Shelby County Commissioner Chris Thomas, one of four consistent opponents on the commission to the prospective merger of Memphis City Schools with Shelby County Schools, has asked the Shelby County District Attorney General’s office to rule on the propriety of MCS’ decision “to spend tax dollars on an alleged marketing campaign concerning the MCS Charter surrender referendum.”
In a letter to Bill Bright, a lawyer on the staff of D.A. Amy Weirich, Thomas cites the fact that the MCS Board has employed Trust Marketing to publicize the facts involved in the citywide March 8 referendum, which will decide whether the MCS-SCS merger can go forward. Beverly Robertson, a partner in the PR firm, made a presentation on Trust’s intent “to break it all the way down” at the Board’s Monday night work session.
“Simply put,” asked Thomas, “can our tax dollars legally be used to fund this kind of campaigning? If not, what can be done to stop this?”
The District 4 commissioner may or may not have known when he wrote his letter that a county commission majority, at a special commission meeting Wednesday morning, had voted in favor of chairman Sidney Chism sounding out MCS about sharing the services of Robertson and Trust Marketing. By a 7-to-1 margin (another District 4 commissioner, Terry Roland, being the lone holdout), the commission voted to reserve the body’s contingency fund for the purpose.
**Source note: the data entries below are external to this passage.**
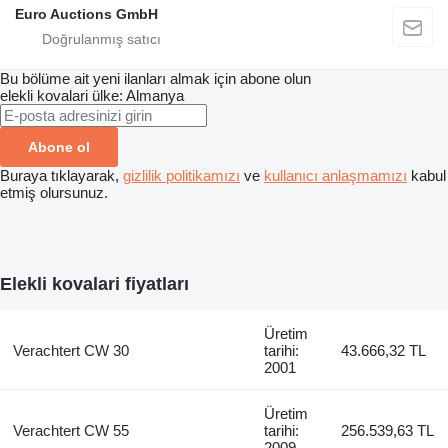
Euro Auctions GmbH
Bu bölüme ait yeni ilanları almak için abone olun
elekli kovalari
ülke: Almanya
Abone ol
Buraya tıklayarak,
gizlilik politikamızı
ve
kullanıcı anlaşmamızı
kabul
etmiş olursunuz.
Elekli kovalari fiyatları
Üretim
Verachtert CW 30
tarihi:
43.666,32 TL
2001
Üretim
Verachtert CW 55
tarihi:
256.539,63 TL
2009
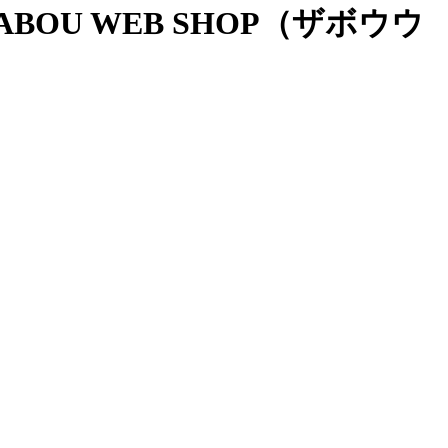
OU WEB SHOP（ザボウウ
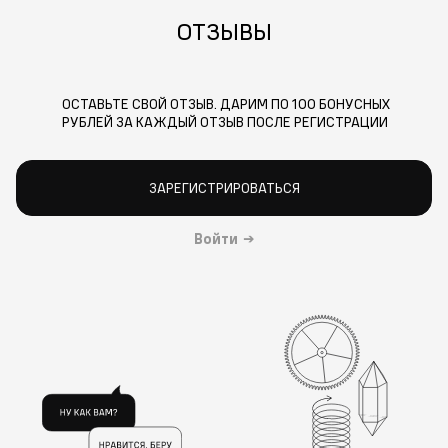
ОТЗЫВЫ
ОСТАВЬТЕ СВОЙ ОТЗЫВ. ДАРИМ ПО 100 БОНУСНЫХ
РУБЛЕЙ ЗА КАЖДЫЙ ОТЗЫВ ПОСЛЕ РЕГИСТРАЦИИ
ЗАРЕГИСТРИРОВАТЬСЯ
Войти
→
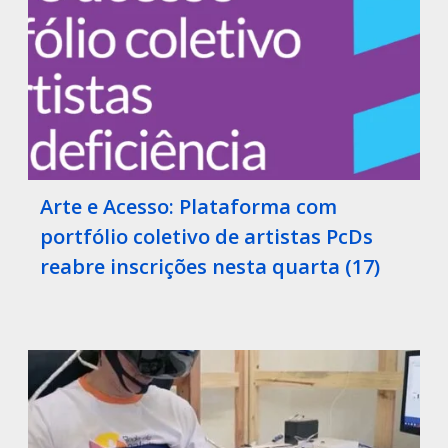
Arte e Acesso: Plataforma com
portfólio coletivo de artistas PcDs
reabre inscrições nesta quarta (17)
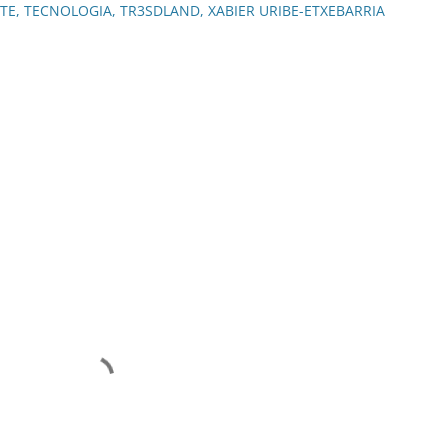
TE
TECNOLOGIA
TR3SDLAND
XABIER URIBE-ETXEBARRIA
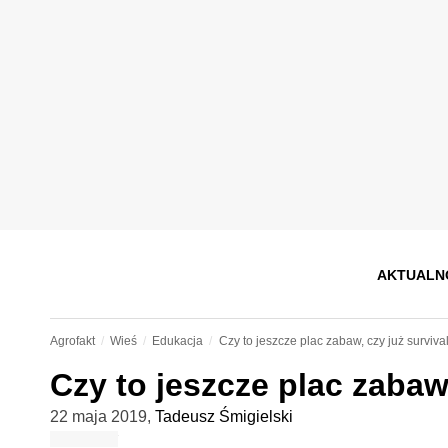
AKTUALN
Agrofakt
Wieś
Edukacja
Czy to jeszcze plac zabaw, czy już surviva
Czy to jeszcze plac zabaw,
22 maja 2019
,
Tadeusz Śmigielski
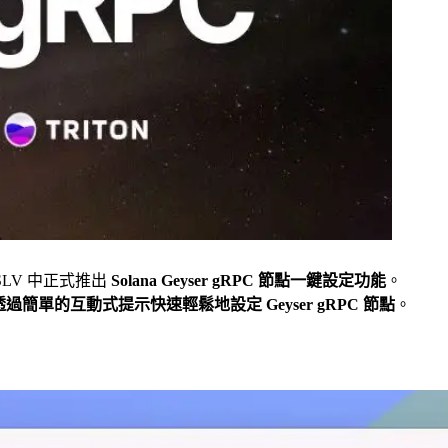
具 SLV 中正式推出
Solana Geyser gRPC 節點一鍵設定功能
。
透過簡單的互動式提示快速輕鬆地設定 Geyser gRPC 節點
。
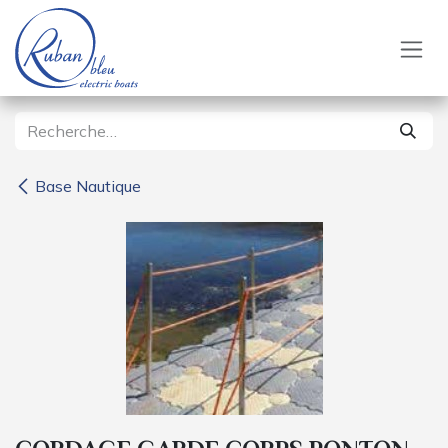
Se rendre au contenu
Base Nautique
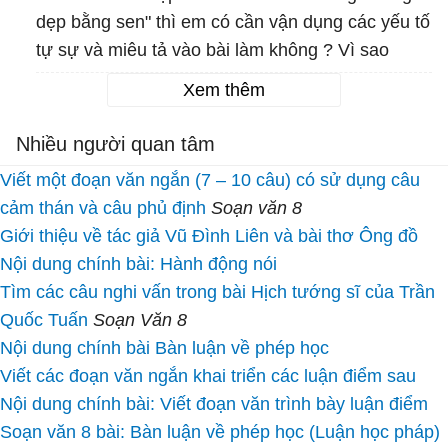
dẹp bằng sen" thì em có cần vận dụng các yếu tố
tự sự và miêu tả vào bài làm không ? Vì sao
Xem thêm
Nhiều người quan tâm
Viết một đoạn văn ngắn (7 – 10 câu) có sử dụng câu
cảm thán và câu phủ định
Soạn văn 8
Giới thiệu về tác giả Vũ Đình Liên và bài thơ Ông đồ
Nội dung chính bài: Hành động nói
Tìm các câu nghi vấn trong bài Hịch tướng sĩ của Trần
Quốc Tuấn
Soạn Văn 8
Nội dung chính bài Bàn luận về phép học
Viết các đoạn văn ngắn khai triển các luận điểm sau
Nội dung chính bài: Viết đoạn văn trình bày luận điểm
Soạn văn 8 bài: Bàn luận về phép học (Luận học pháp)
On the ground that “they’ve got the votes,” Thomas did not attend the Thursday morning meeting, which was called primarily to amend the number —from 27 to 25 — of prospective interim members the commission intends to name to an interim all-county school board. Like Roland and two other commissioners, Wyatt Bunker of District 4 and Heidi Shafer of District 1, Thomas has opposed any and all aspects of the county commission’s involvement in preparing for a merger of the two school districts.